Deutsche Gesellschaft für Neurochirurgie. 60. Jahrestagung der Deutschen Gesellschaft für Neurochirurgie (DGNC), Joint Meeting mit den Benelux-Ländern und Bulgarien. Münster, 24.-27.05.2009. Düsseldorf: German Medical Science GMS Publishing House; 2009. DocP13-04

DOI: 10.3205/09dgnc390, URN: urn:nbn:de:0183-09dgnc3904

Published: May 20, 2009

© 2009 Hänggi et al.
This is an Open Access article distributed under the terms of the Creative Commons Attribution License (http://creativecommons.org/licenses/by-nc-nd/3.0/deed.en). You are free: to Share – to copy, distribute and transmit the work, provided the original author and source are credited.


Outline

Text

Objective: Symptomatic vascular compression of the medulla oblongata causing brainstem dysfunction is extremely rare. Only a few case reports documenting the clinical condition of patients, diagnostic features, and therapeutic options are available in the literature.

Methods: Together with the presented cases a Medline search revealed a total of 9 reports on patients with symptomatic brain stem compression by a vertebral artery. From these reports the observed symptoms comprise hypertension, hemiparesis, tetraparesis, hemihypesthesia, pyramidal tract signs, central sleep apnea and vertigo. Moreover, an overview of the various suggested and published microsurgical procedures is given.

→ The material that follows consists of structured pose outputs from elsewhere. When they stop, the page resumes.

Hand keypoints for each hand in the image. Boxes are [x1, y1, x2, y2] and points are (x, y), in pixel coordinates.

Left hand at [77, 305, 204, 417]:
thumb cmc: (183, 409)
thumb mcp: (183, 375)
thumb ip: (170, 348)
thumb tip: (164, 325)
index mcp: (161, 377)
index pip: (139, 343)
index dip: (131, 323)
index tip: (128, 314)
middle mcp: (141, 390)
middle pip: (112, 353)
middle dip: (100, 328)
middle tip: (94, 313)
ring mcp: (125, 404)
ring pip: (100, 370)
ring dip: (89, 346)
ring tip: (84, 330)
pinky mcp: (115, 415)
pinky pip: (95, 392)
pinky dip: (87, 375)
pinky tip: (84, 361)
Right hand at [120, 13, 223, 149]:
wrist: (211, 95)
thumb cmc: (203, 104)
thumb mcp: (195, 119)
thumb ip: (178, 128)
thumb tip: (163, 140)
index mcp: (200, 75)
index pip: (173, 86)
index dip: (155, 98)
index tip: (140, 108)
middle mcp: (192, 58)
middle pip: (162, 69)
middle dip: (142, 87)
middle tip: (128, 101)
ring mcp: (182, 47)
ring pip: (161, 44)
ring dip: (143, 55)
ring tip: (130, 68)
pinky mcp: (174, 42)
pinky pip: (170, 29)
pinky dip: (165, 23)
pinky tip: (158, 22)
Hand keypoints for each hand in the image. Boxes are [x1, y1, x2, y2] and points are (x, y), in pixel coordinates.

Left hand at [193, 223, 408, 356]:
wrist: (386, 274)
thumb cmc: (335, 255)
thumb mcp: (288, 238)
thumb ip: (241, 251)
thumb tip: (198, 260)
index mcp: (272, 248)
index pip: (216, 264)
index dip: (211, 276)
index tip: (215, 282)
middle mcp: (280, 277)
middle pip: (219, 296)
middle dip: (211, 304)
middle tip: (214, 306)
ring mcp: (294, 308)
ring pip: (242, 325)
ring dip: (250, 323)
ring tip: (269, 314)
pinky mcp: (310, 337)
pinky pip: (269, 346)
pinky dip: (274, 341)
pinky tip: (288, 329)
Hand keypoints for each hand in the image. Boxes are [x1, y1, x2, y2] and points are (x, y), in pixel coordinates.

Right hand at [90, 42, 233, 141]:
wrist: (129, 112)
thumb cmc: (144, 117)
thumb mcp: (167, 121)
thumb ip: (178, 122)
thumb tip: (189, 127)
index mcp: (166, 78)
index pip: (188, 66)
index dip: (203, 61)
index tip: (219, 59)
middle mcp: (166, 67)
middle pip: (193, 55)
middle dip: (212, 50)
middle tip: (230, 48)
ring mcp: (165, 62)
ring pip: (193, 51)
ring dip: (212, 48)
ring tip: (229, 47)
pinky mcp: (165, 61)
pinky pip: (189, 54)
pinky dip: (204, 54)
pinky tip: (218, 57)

Based on the literature search basically 4 different microsurgical strategies are documented: vessel mobilization, vessel section with posterior fossa decompression, autologous material inlay with posterior fossa decompression, and lateral vessel retraction assisted with Gore-Tex.

Vascular compression causing brainstem deficits is particularly unusual in the young population. Two illustrative cases of young men with a symptomatic vertebral artery/brain stem conflict who were treated microsurgically with vascular decompression are additionally discussed in the present article. The history, diagnostic features, microsurgical treatment, and outcome of these patients are described in detail. As a conclusion these cases demonstrated that careful examination can serve to determine the diagnosis even in the young population, which can be treated successfully by microsurgery.

Conclusions: The present cases and the performed review try to provide an overview of the existent data on the variety of clinical, radiological, and surgical features in patients with symptomatic vascular brain stem compression.